Angela Ahrendts, chief executive of Burberry, told CNBC: “Now that the luxury market has turned around and is placed for double-digit growth around the world, and based on the momentum that the brand has and the number of customers that we are able to reach, we have every confidence that it’s time to shift focus over to the front end of the business."

“We’re really accelerating profit in flagship markets like London, Paris, Milan and Hong Kong.”

Burberry has set aside £180-£200 million for capital expenditure to pay for the expansion plans.

The rise of the Chinese consumer has helped buoy the luxury goods market despite downturns elsewhere around the world.

“China is a very important market for us,” Ahrendts said.

Late last year, Burberry bought back its Chinese distribution business. It has since opened 10 new stores and the business has grown by about 30 percent.

Ahrendts said that Burberry is trying “to really reintroduce the brand to these very influential Chinese customers”.

“They are impacting the luxury world, not just in China but everywhere they travel.

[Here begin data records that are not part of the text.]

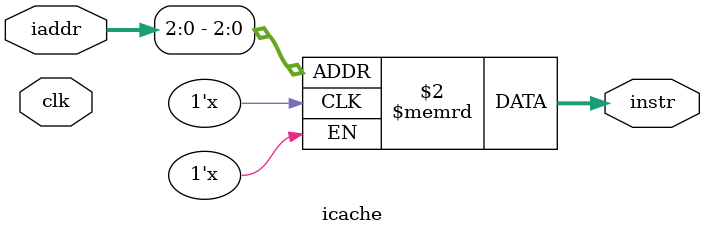
<source format=v>
module icache(
    input clk,
    input [31:0] iaddr,
    output reg [31:0] instr
    );
    
    // Memory definition
    reg [31:0] icache [0:5];
    
    always @ (*)
    begin
        instr <= icache[iaddr[2:0]];
    end

endmodule
</source>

“One-third of our stores around the world have Mandarin-speaking sales associates,” she said.

The company’s online operations also allows customers to click and call Mandarin or Cantonese-speaking sales people.

Accessories have helped boost sales too, with overall sales of non-apparel goods, such as handbags, shoes and accessories, jumping by 35 percent year-on-year and making up almost half the group’s £300 million revenue growth over the period.